ИЗВЛЕЧЁННЫЙ ТЕКСТ
Невьянская икона сохранила необычайную выразительность и одухотворенность, истовость, праздничность, яркость, присущие древнерусской иконе. Но мастера учитывали и веяние нового времени, и опыт светской живописи. Постройки, интерьеры, изображенные на иконе, получают объем, «глубину», то есть изображение строится по законам прямой перспективы (в основу изображения положены особенности восприятия пространства человеческим глазом). Они старались приблизиться к реальности. Это прослеживается в «глубине» икон, в объемности ликов, в изображении природного пейзажа, видов городов и зданий. Изображения несут в себе местный колорит, отразивший географические приметы: в зданиях угадываются постройки уральских горнозаводских комплексов, купола и силуэты уральских храмов. Неизменная деталь пейзажа - башня с арочным проездом, силуэт Невьянской башни угадывается в изображении городов (Спас Нерукотворный), а на иконе «Святое распятие Господа нашего Иисуса Христа» («Голгофа») 1799 г., хранящейся в музее «Невьянская икона» г.Екатеринбурга, изображена башня с курантами. Вместо условных гор с косо срезанными площадками - типичные смягченные временем уральские увалы с выходом горных пород, поросшие хвойными перелесками. Некоторые вершины - белые (снежные). Деревья на склонах гор, трава, кустики, округлые камушки, елочки и сосенки, обрывистые берега реки со свисающими корнями растений - непременный атрибут невьянского письма.



«Голгофа», 1799 г.


Реалистические тенденции проявились и в отражении в ликах некоторых святых местного этнического типа (вогульские черты в облике Николая Чудотворца в иконах XVIII - первой пол. XIX в.).



«Николай Чудотворец», вторая половина XVIII в.


Для написания икон мастера пользовались минеральными красками - очень стойкими, не выцветающими и не выгорающими, поэтому иконы оставляют впечатление свежести и новизны. Кроме того, минеральные краски придавали иконе особый колорит.

ПРЕДОСТАВЛЕННЫЕ ЗАПИСИ
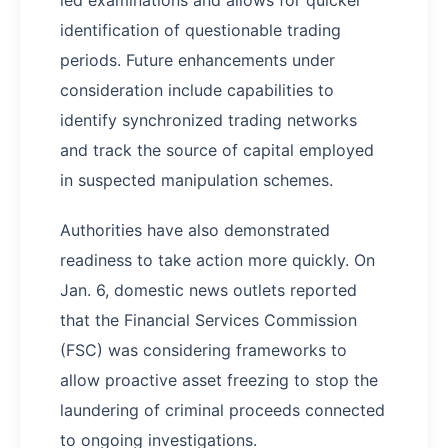
led examinations and allows for quicker
identification of questionable trading
periods. Future enhancements under
consideration include capabilities to
identify synchronized trading networks
and track the source of capital employed
in suspected manipulation schemes.
Authorities have also demonstrated
readiness to take action more quickly. On
Jan. 6, domestic news outlets reported
that the Financial Services Commission
(FSC) was considering frameworks to
allow proactive asset freezing to stop the
laundering of criminal proceeds connected
to ongoing investigations.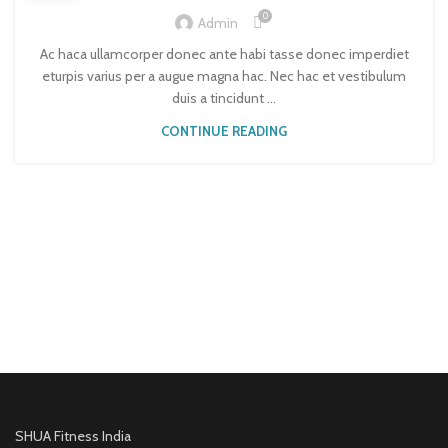
0
Admin
Ac haca ullamcorper donec ante habi tasse donec imperdiet
eturpis varius per a augue magna hac. Nec hac et vestibulum
duis a tincidunt ...
CONTINUE READING
SHUA Fitness India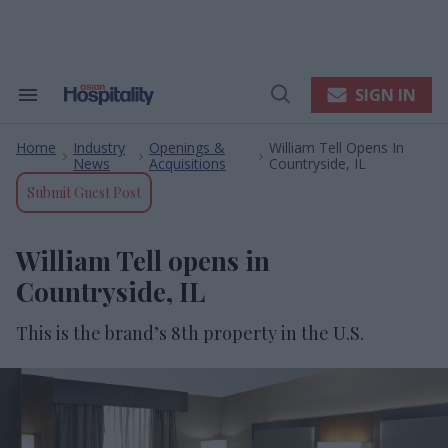
Skip
to
content
e
ch
ion
SIGN IN
Search
Open
gation
&
Search
Section
Home
Industry
Openings &
William Tell Opens In
Navigation
>
>
>
News
Acquisitions
Countryside, IL
Submit Guest Post
William Tell opens in
Countryside, IL
This is the brand’s 8
th
property in the U.S.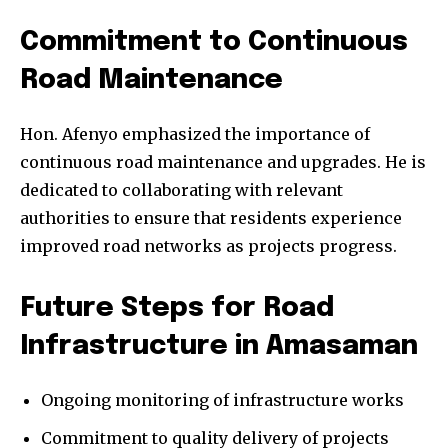
Commitment to Continuous
Road Maintenance
Hon. Afenyo emphasized the importance of
continuous road maintenance and upgrades. He is
dedicated to collaborating with relevant
authorities to ensure that residents experience
improved road networks as projects progress.
Future Steps for Road
Infrastructure in Amasaman
Ongoing monitoring of infrastructure works
Commitment to quality delivery of projects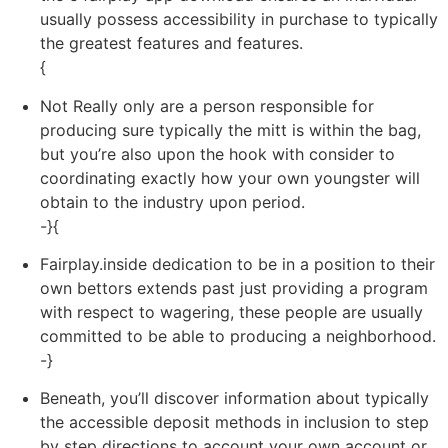
usually possess accessibility in purchase to typically
the greatest features and features.
{
Not Really only are a person responsible for
producing sure typically the mitt is within the bag,
but you’re also upon the hook with consider to
coordinating exactly how your own youngster will
obtain to the industry upon period.
-}{
Fairplay.inside dedication to be in a position to their
own bettors extends past just providing a program
with respect to wagering, these people are usually
committed to be able to producing a neighborhood.
-}
Beneath, you’ll discover information about typically
the accessible deposit methods in inclusion to step
by step directions to account your own account or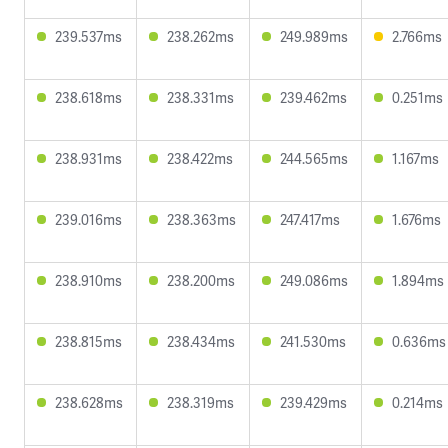
239.537ms
238.262ms
249.989ms
2.766ms
238.618ms
238.331ms
239.462ms
0.251ms
238.931ms
238.422ms
244.565ms
1.167ms
239.016ms
238.363ms
247.417ms
1.676ms
238.910ms
238.200ms
249.086ms
1.894ms
238.815ms
238.434ms
241.530ms
0.636ms
238.628ms
238.319ms
239.429ms
0.214ms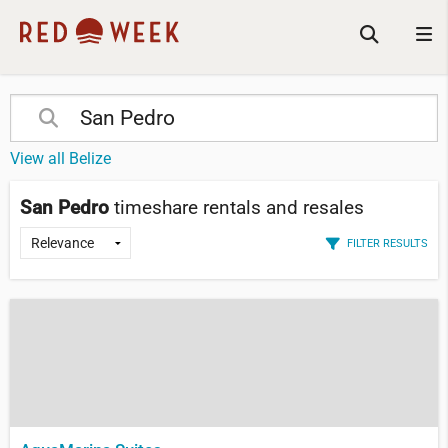
View all Belize
San Pedro
timeshare rentals and resales
FILTER RESULTS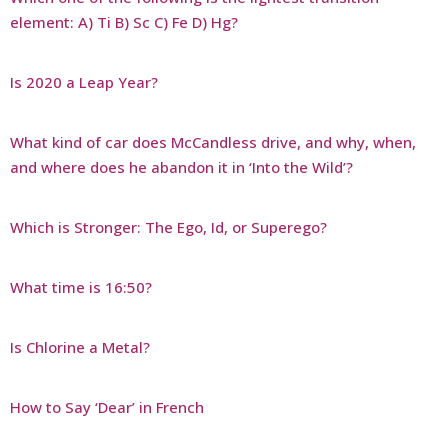
element: A) Ti B) Sc C) Fe D) Hg?
Is 2020 a Leap Year?
What kind of car does McCandless drive, and why, when,
and where does he abandon it in ‘Into the Wild’?
Which is Stronger: The Ego, Id, or Superego?
What time is 16:50?
Is Chlorine a Metal?
How to Say ‘Dear’ in French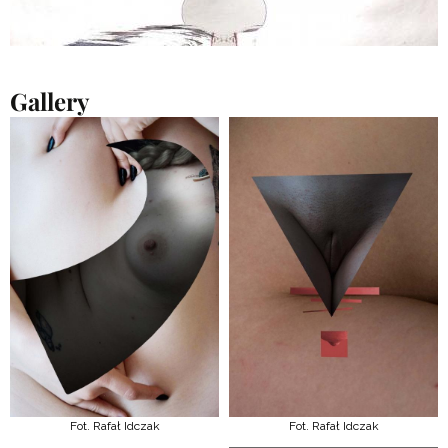
Gallery
Fot. Rafał Idczak
Fot. Rafał Idczak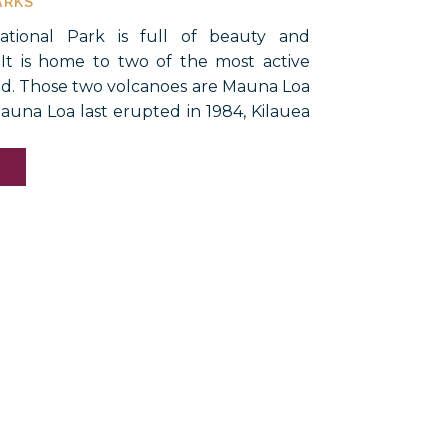
ARKS
ational Park is full of beauty and
 It is home to two of the most active
ld. Those two volcanoes are Mauna Loa
auna Loa last erupted in 1984, Kilauea
most continuously since 1983. The last
h was in 2018. […]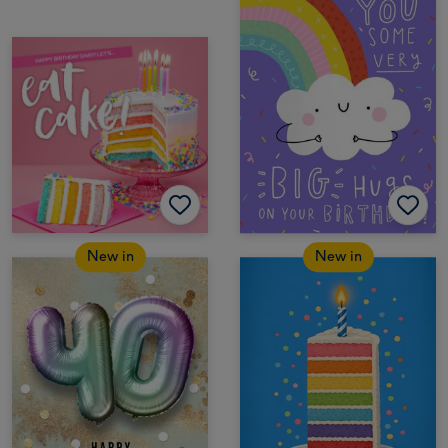
New in
New in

ЧТО СДЕЛАТЬ
**A)** Какими красками писали иконы мастера, по тексту о невьянской иконе?
**B)** Перечислите все качества древнерусской иконы, которые, согласно тексту о невьянской иконе, сохранила невьянская икона.
**C)** Допишите следующую часть текста о невьянской иконе, начав сразу после его последнего предложения.

РЕЗУЛЬТАТЫ ВЫПОЛНЕНИЯ
**A)** Минеральными красками: очень стойкими, не выцветающими и не выгорающими.

**B)** Выразительность, одухотворенность, истовость, праздничность, яркость.

**C)**
Рисунок лучших невьянских икон поражает изяществом и пластичностью. Отличает невьянскую икону тонкость письма, нарядность, декоративность, обилие золота: пластинками сусального золота покрывалась вся икона. Листовое золото наносилось на полимент (красно-коричневую краску, которой предварительно покрывался левкас). Золотой фон просвечивал сквозь тонкий слой красок, что придавало иконе особую теплоту. Кроме того, мастера владели различными способами обработки золотого фона: гравировкой, цвечением, черневым узорочьем. Получавшаяся при этом фактурная (неровная) поверхность по-разному преломляла лучи света, создавая впечатление, что икона сама светится своим особым светом, за что и называли ее светоносной. Оттенки ярких синих, зеленых, красных красок в сочетании с золотом притягивают и останавливают на себе взгляд. Золото всегда находилось в гармонии с основным цветовым решением иконы. Оно символизировало Христа, божественный свет, солнце, власть, чистоту помыслов, победное сияние добра.
В рисунке невьянской иконы первой половины XVIII - середины XIX веков заметно влияние необычного для икон стиля барокко: пышные многофигурные композиции с динамичными позами святых, их одеяния развеваются узорчатыми драпировками - складками; изобилие декоративных элементов - средник и поля зачастую украшены вычурными золотыми завитками; надписи по краям икон обрамлены пышными золотыми картушами - рамками, вычурные троны «составлены» из выгнуто-вогнутых завитков; облака и горизонты обозначены вьющимися линиями. Одеяния святых отличаются многоцветьем, узорами и цветочным орнаментом, напоминающим розы и другие цветы тагильских подносов (это характерно для икон, написанных Чернобровиными).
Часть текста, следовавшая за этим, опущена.